Investors are willing to fund the development of non-conventional energy sources, making financial officers at energy companies optimistic they will have access to fresh capital for developing unconventional resources in 2012. The BDO USA LLP 2012 Energy Outlook Survey showed that 79% of chief financial officers (CFOs) cited the discovery of significant new resource plays as the most important factor driving overall industry growth in the coming year.
BDO, a tax and consulting company, recently surveyed financial officers about their expectations for 2012. Only 10% of CFOs in the survey cited access to capital as their greatest financial challenge, down from 22% in a similar survey last year.
Many CFOs believe that access to unconventional oil plays, primarily shale, will continue to draw the attention and capital of investors, just as it did in 2011. A total of 13 master limited partnerships went public in 2011, most of which were in the midstream sector.
"We are in the midst of a significant global shift as non-conventional energy sources become more attractive to oil and gas companies," says Rocky Horvath, a partner in the Natural Resources industry group at BDO USA. "I expect that we will continue to see interest and investment in unconventionals as the U.S. takes center stage in this transformation."
The survey also found that as unconventional production methods (horizontal drilling and hydraulic fracturing techniques) create new opportunities for U.S. oil and gas companies, opportunities for mergers and acquisitions (M&A) will remain in the coming year. More than half of CFOs surveyed expect M&A activity to increase in 2012, up from an active year in 2011.
The optimism in the energy sector contrasts with the broader market sentiment for other recent IPOs. Also, evidence shows that investors prefer established companies as the general equity indexes remain lackluster. The Renaissance U.S. IPO index, which tracks recent public offerings in the U.S., fell nearly 22% in 2011, compared with a relatively unchanged performance of the broader S&P 500 index.

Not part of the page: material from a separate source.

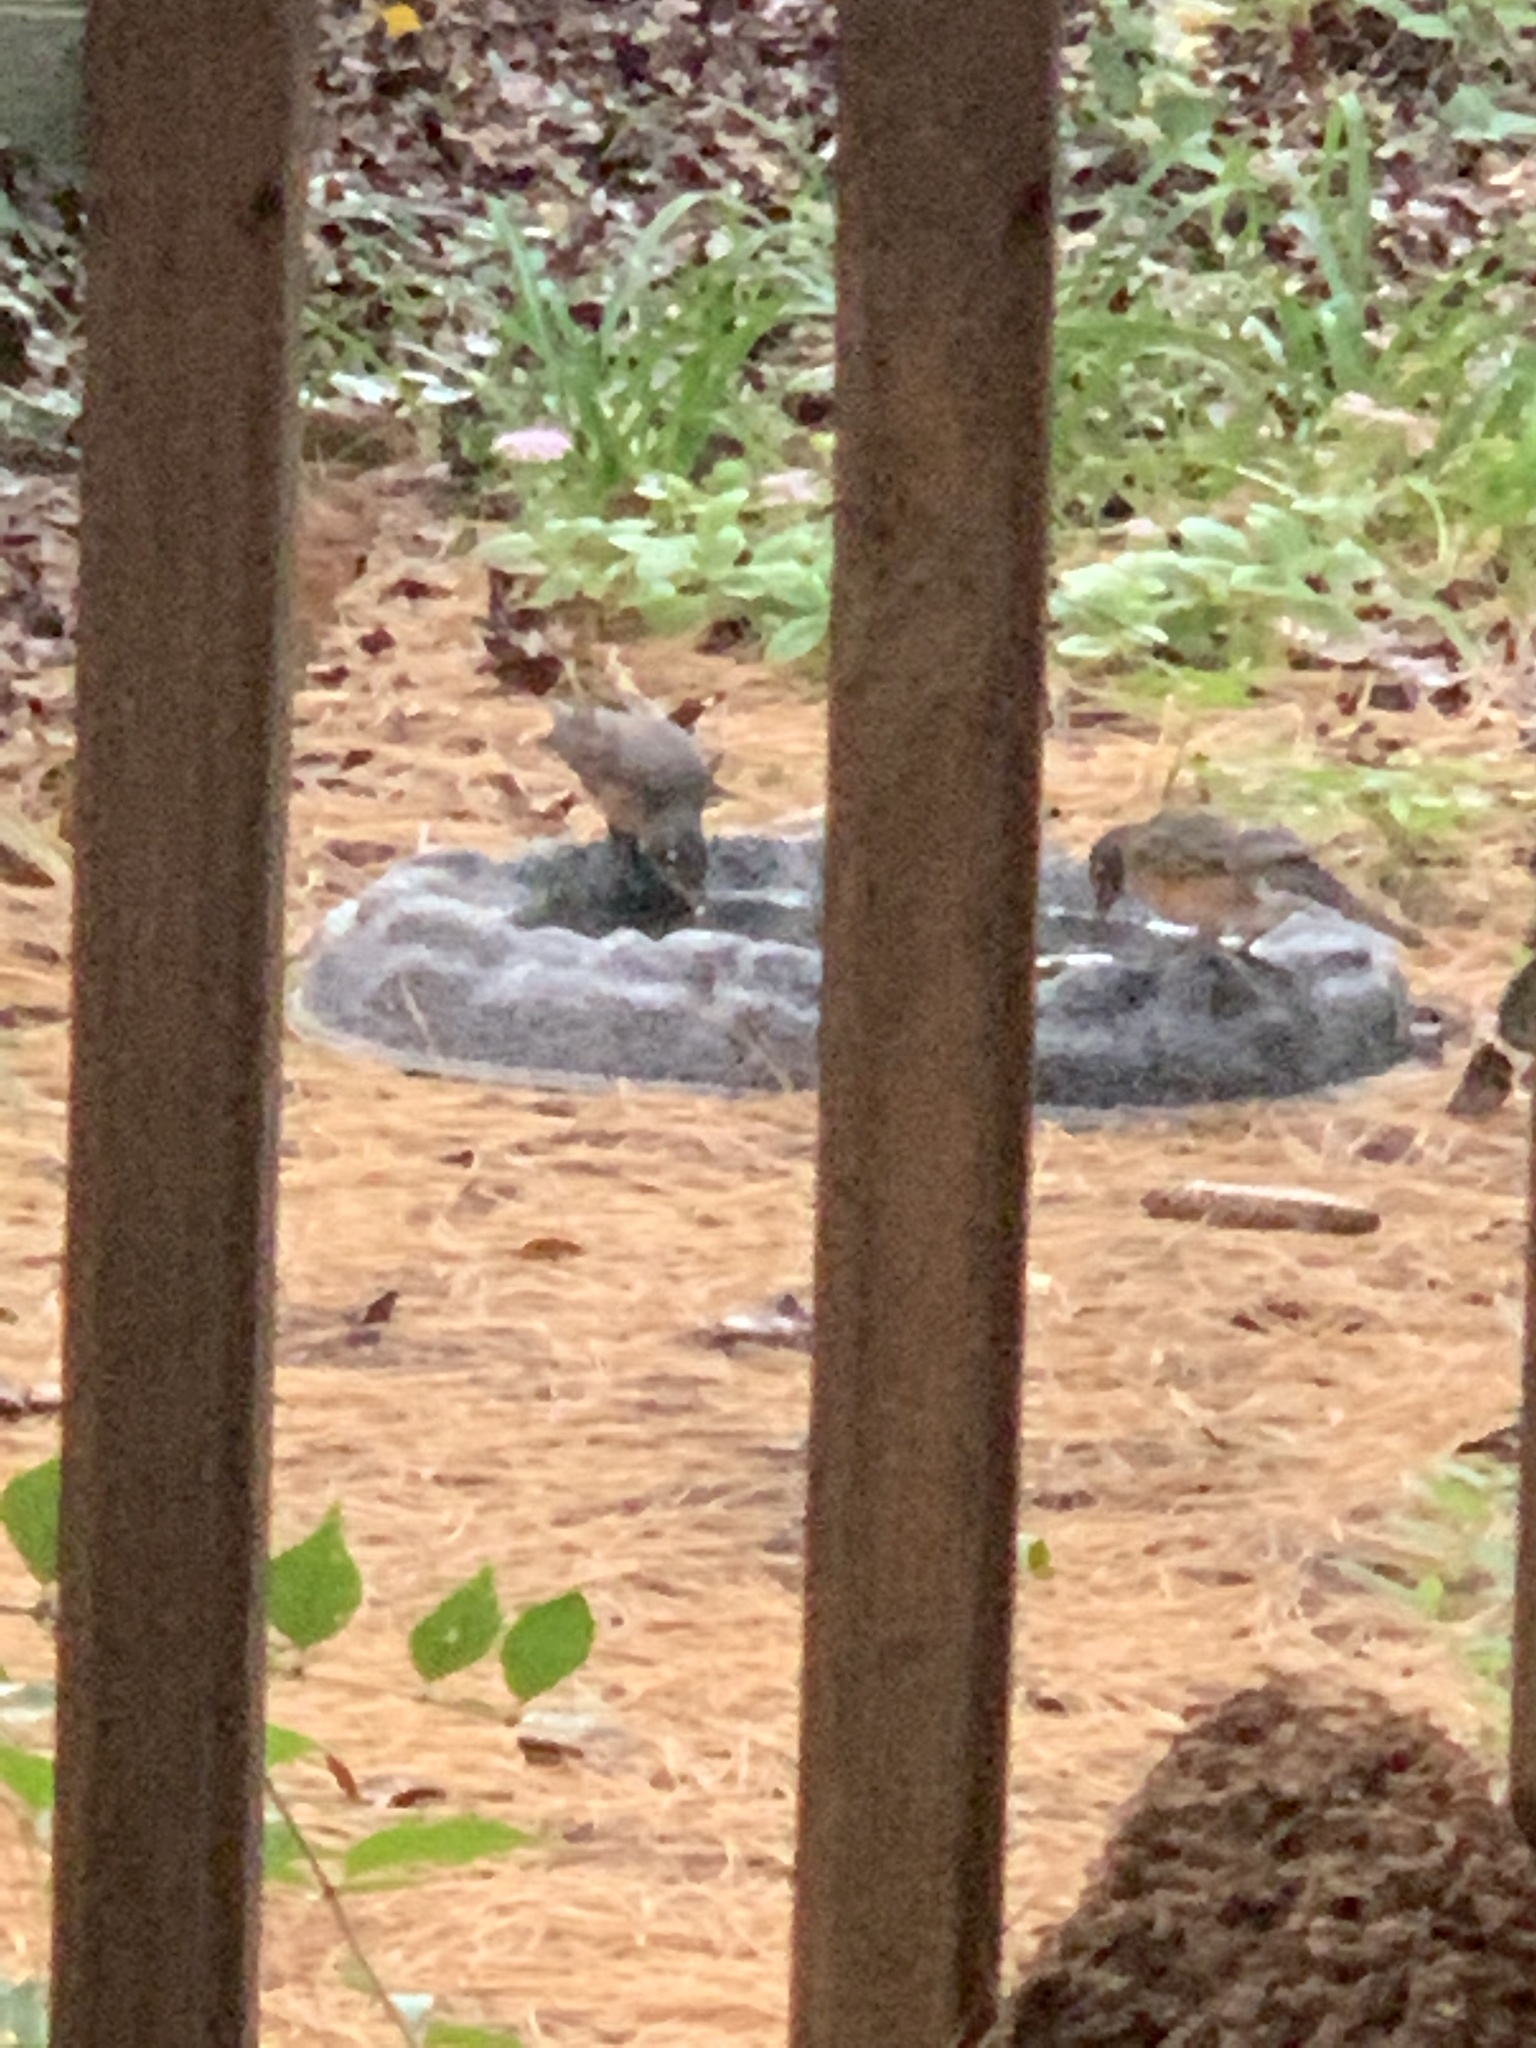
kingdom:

Meanwhile, the industry has received mixed reports about the market's enthusiasm for the midstream sector. Inergy Midstream LP held an IPO at the end of 2011, selling 16 million units at $17 per unit—a price below the previously indicated range of $19 to $21 per share. Yet, since then, its price has risen slightly faster than the market as a whole.

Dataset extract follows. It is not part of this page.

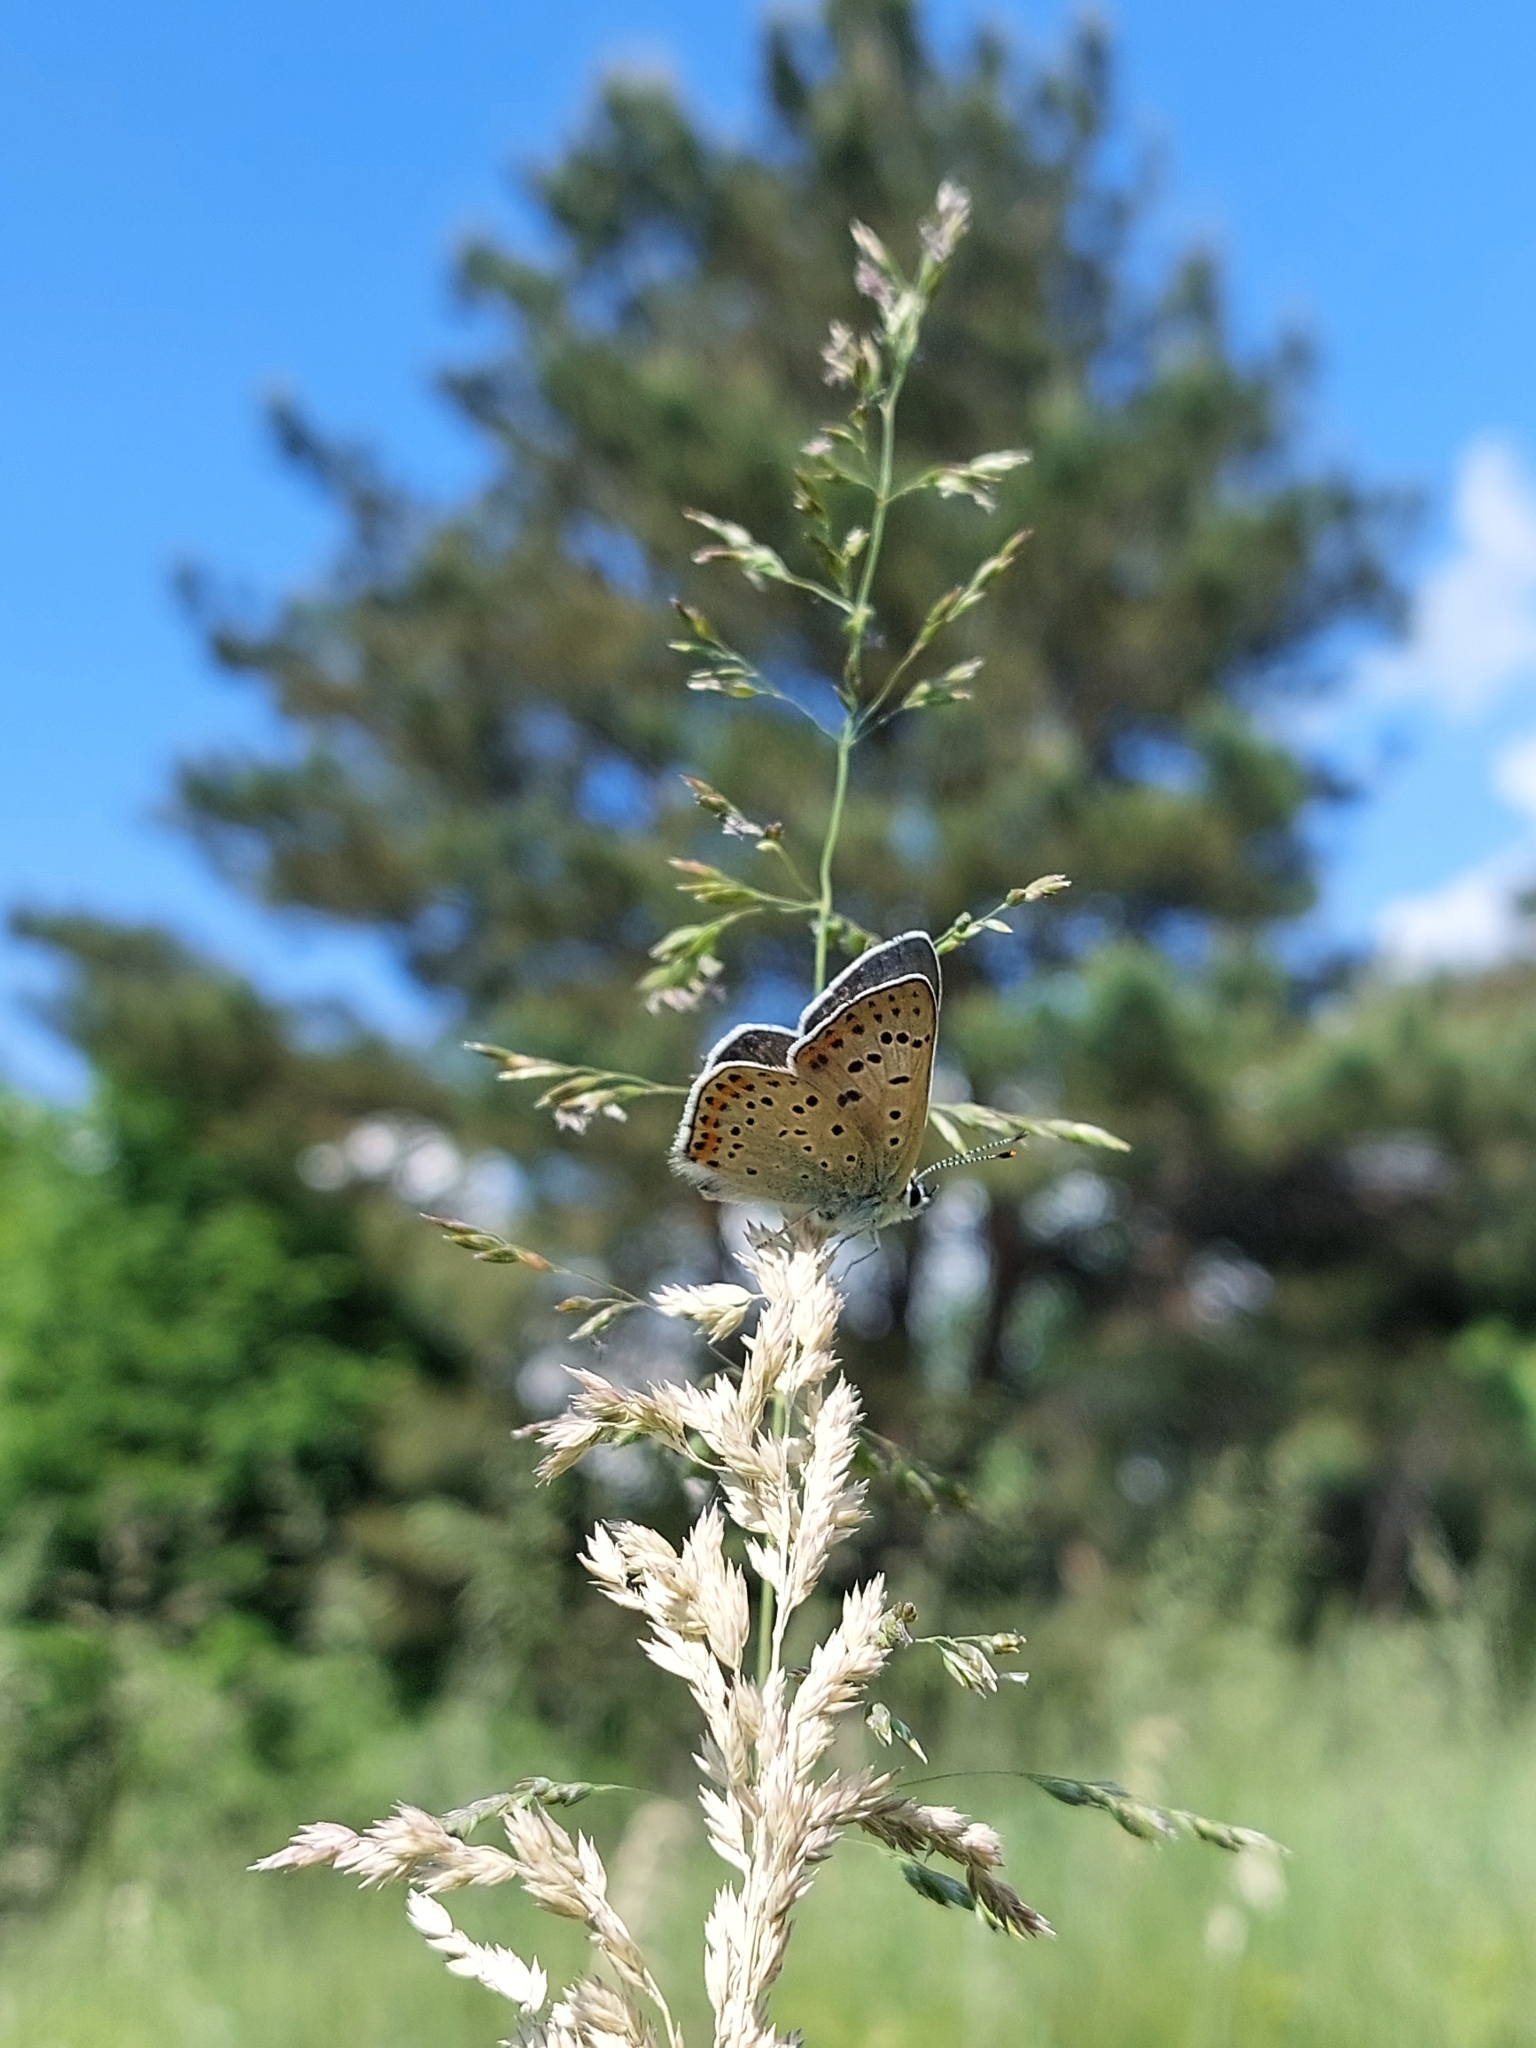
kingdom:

Hart Energy's analysis shows ongoing interest in funding midstream companies. At least 11 debt and equity deals were announced or completed in December 2011, closing out the strong year with a flourish. The total capital raised exceeded $3.8 billion and the average of the 11 separate deals was nearly $350 million. The largest acquisition came from Kinder Morgan Inc., which acquired El Paso Corp. for about $38 billion in debt and equity.